Chapter Five: 1981-1985
The chapter highlights the stories of participants who were 20 to 24 years old at the time of participation and who finished high school or were actively pursuing an advanced degree. Two new concepts are introduced: cross border gateways and technology addiction. Participants in this generation were born at a time when the home computer was becoming accessible and affordable for many families on both sides of the border. Through the stories of these participants, clear cultural and economic differences come to light as well as the importance of literacy sponsors in the participants’ lives. Another important trend revealed is that exposure to and use of technology appears to enhance participants’ acceptance and willingness to learn new technologies. In this generation, electronic learning is more integrated into classrooms on both sides of the border, allowing for cross-border gateways. In addition, one participant refers to his enthusiasm for technology as an addiction, a concept not expressed in previous generations.

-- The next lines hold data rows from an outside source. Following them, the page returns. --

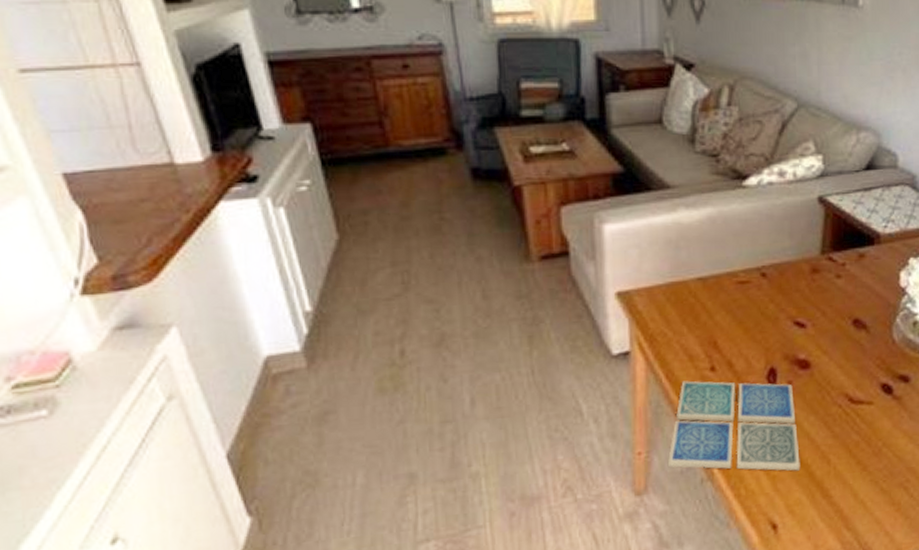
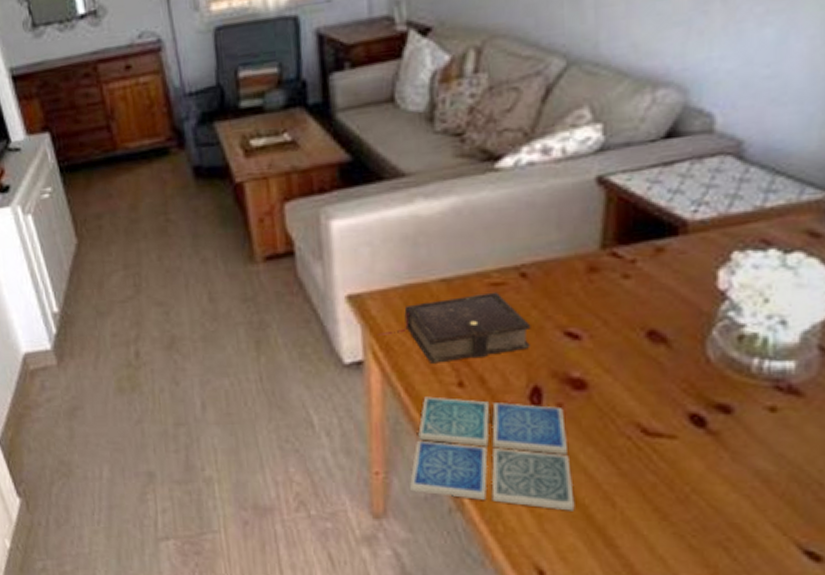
book: none [643,289,769,352] -> present [378,292,531,363]

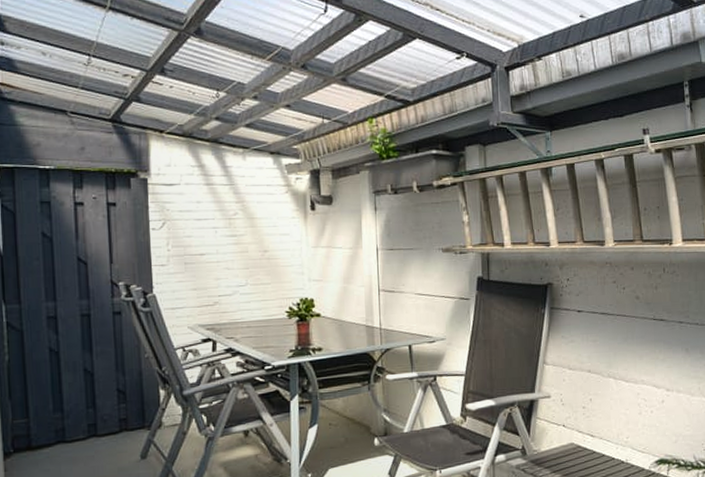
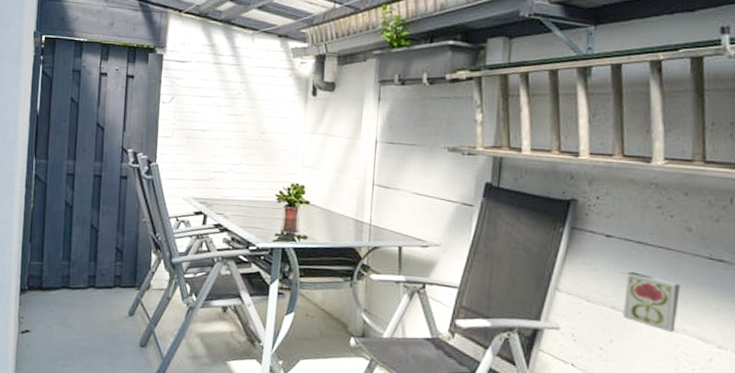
decorative tile: none [596,338,636,385] -> present [622,271,681,333]

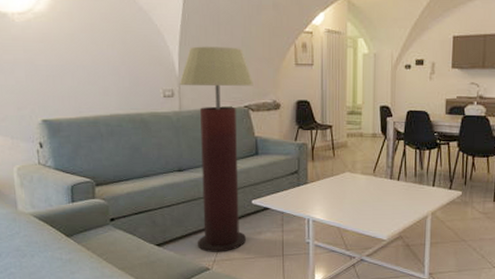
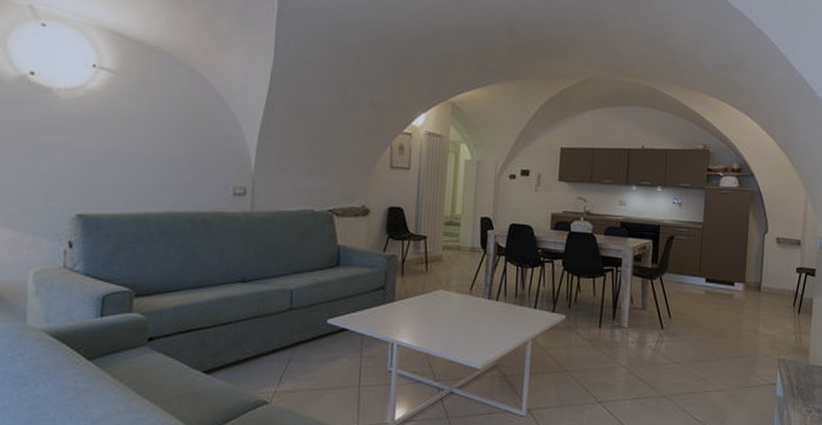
floor lamp: present [179,46,254,252] -> none [253,140,341,382]

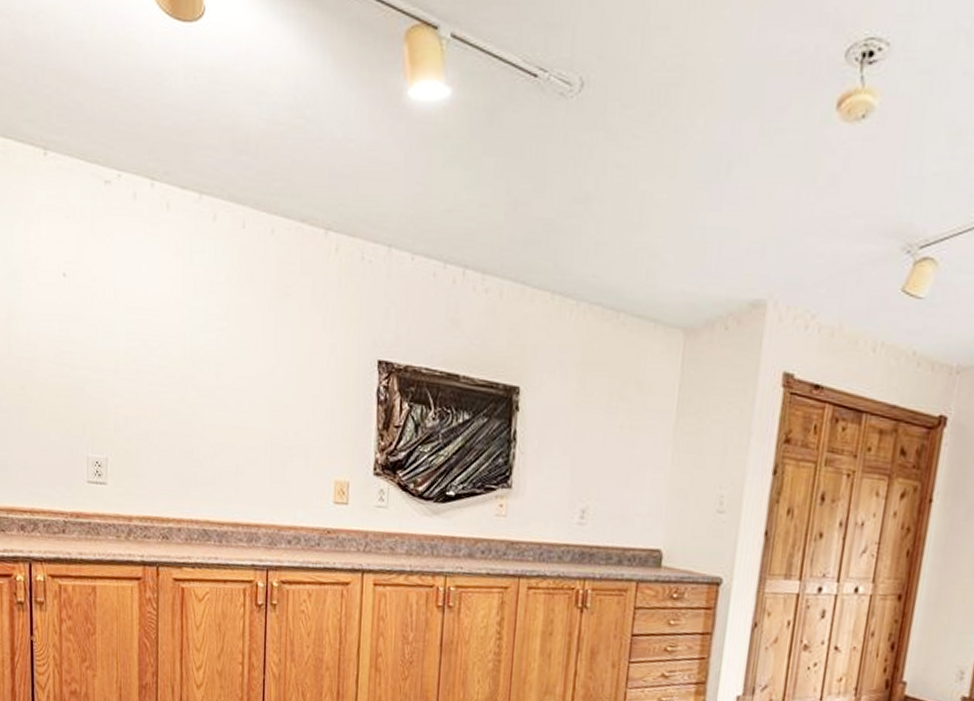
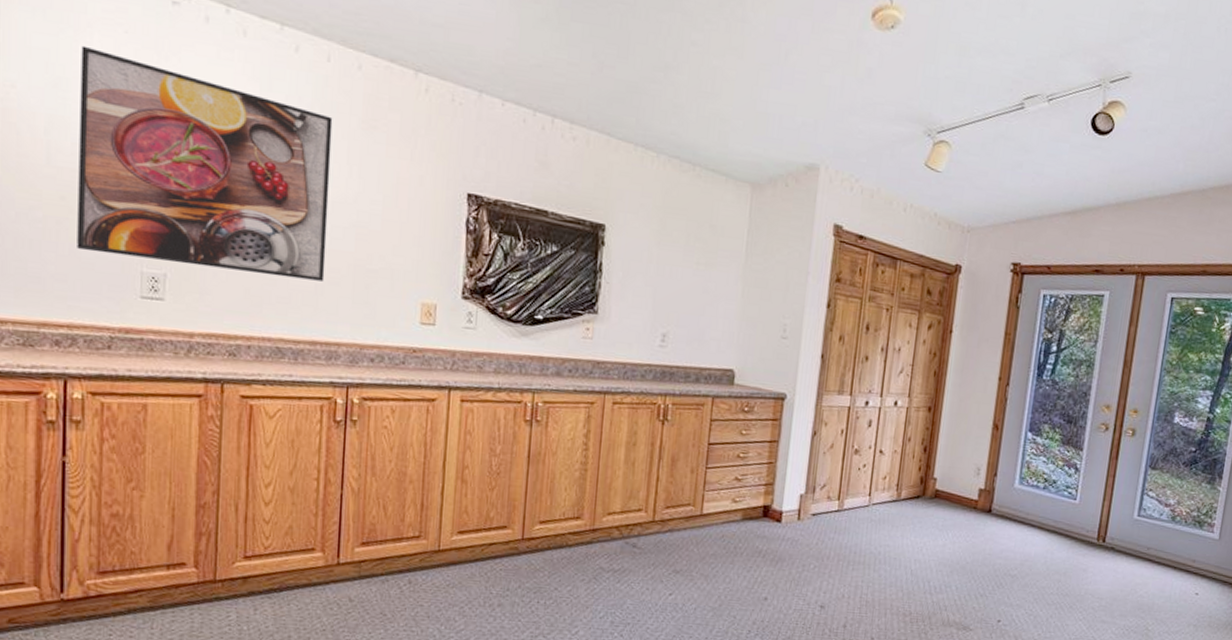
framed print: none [31,234,249,461] -> present [77,45,333,282]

Scenters-Zapico comments on the instrumental role direct and indirect sponsors played in participants’ learning experiences. Likewise, sponsors of electronic literacies, whether they were indirect (an unexpected donor of a computer) or direct (a teacher) helped encourage and support technological literacies. The roles that shift between direct and indirect sponsorship as it relates to electronic literacy is something Scenters-Zapico has observed in this chapter, though he admits it is perhaps the least understood concept in regards to literacy sponsorship.